(Code change snippets)
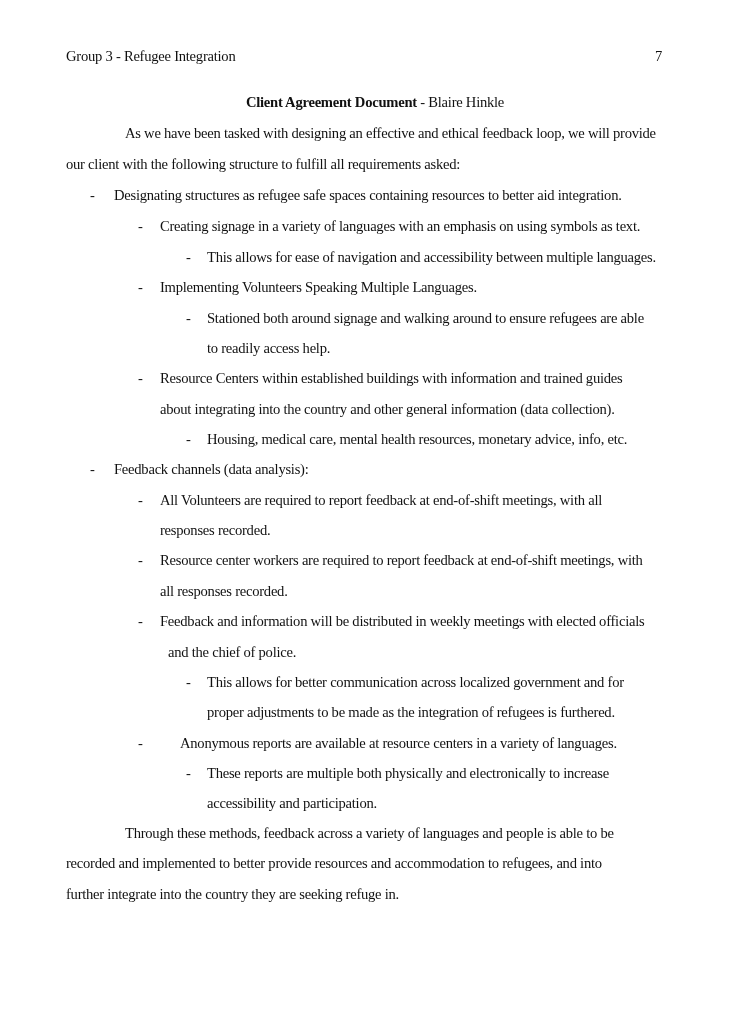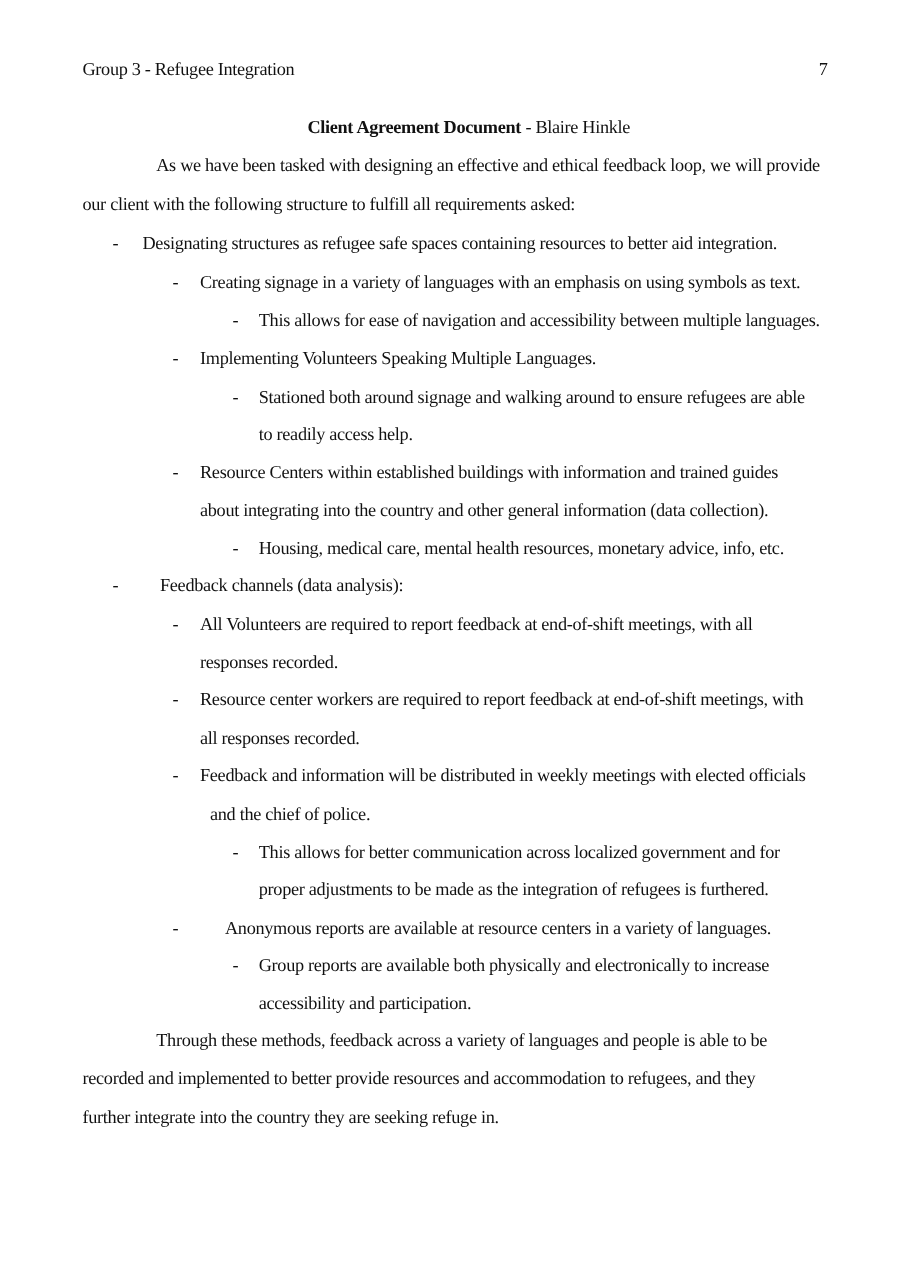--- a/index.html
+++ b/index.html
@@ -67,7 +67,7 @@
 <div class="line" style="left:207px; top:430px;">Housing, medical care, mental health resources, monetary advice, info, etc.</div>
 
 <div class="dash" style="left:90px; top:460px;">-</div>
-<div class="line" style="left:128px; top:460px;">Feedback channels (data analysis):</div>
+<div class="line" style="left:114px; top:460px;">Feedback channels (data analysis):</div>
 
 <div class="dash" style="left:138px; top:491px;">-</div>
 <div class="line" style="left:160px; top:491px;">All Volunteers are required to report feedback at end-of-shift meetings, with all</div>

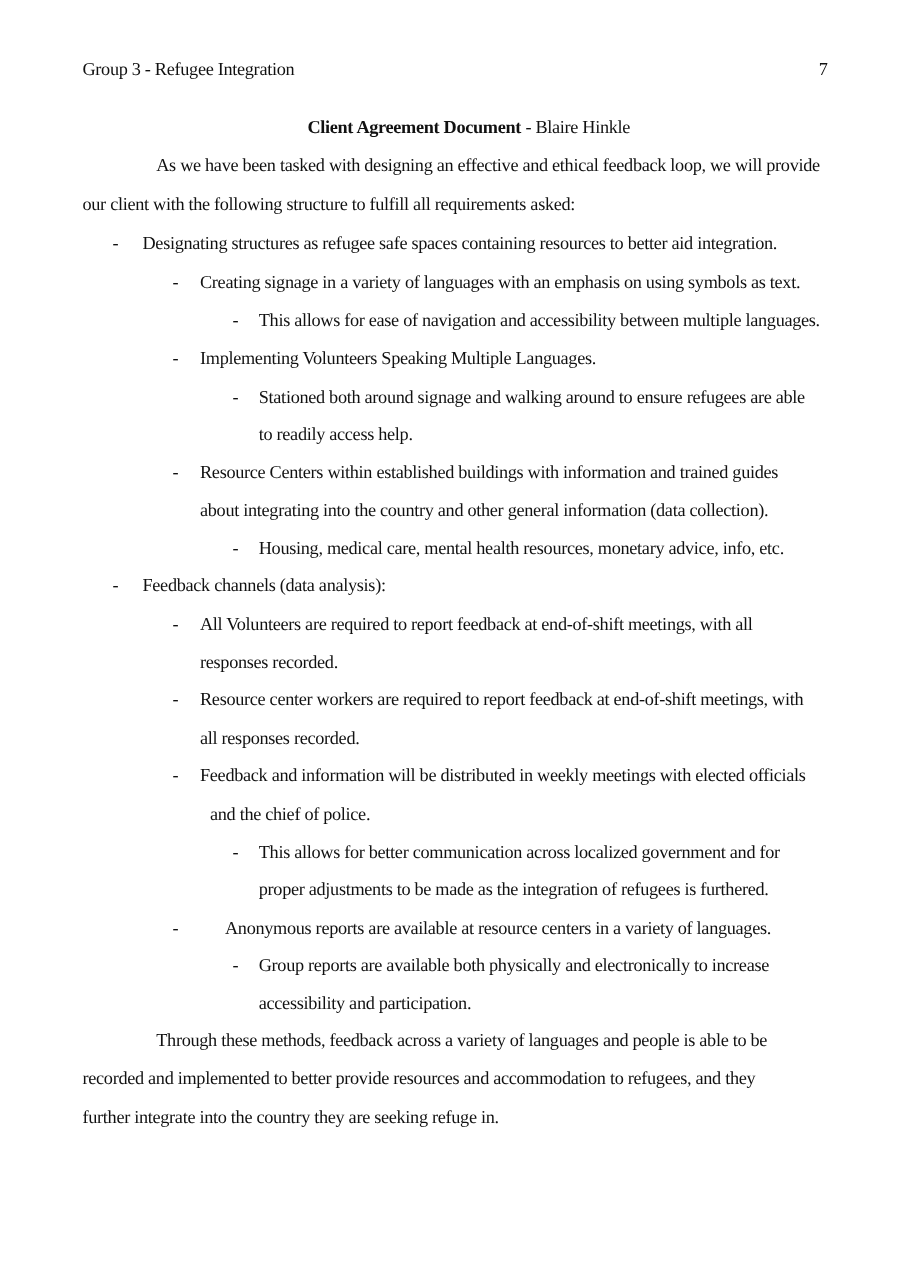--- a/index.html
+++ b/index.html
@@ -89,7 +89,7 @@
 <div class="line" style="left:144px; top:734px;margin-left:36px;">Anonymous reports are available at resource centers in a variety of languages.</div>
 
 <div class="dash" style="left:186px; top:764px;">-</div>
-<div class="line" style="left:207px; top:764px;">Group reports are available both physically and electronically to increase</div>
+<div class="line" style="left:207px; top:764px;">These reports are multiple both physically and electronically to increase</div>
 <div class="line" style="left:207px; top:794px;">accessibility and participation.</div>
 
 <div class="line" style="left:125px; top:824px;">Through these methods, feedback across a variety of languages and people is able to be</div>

What the task asks: Report each line of the data that includes the string "languages".

Answer for this exercise:
 <div class="line" style="left:144px; top:734px;margin-left:36px;">Anonymous reports are available at resource centers in a variety of languages.</div>
 <div class="line" style="left:125px; top:824px;">Through these methods, feedback across a variety of languages and people is able to be</div>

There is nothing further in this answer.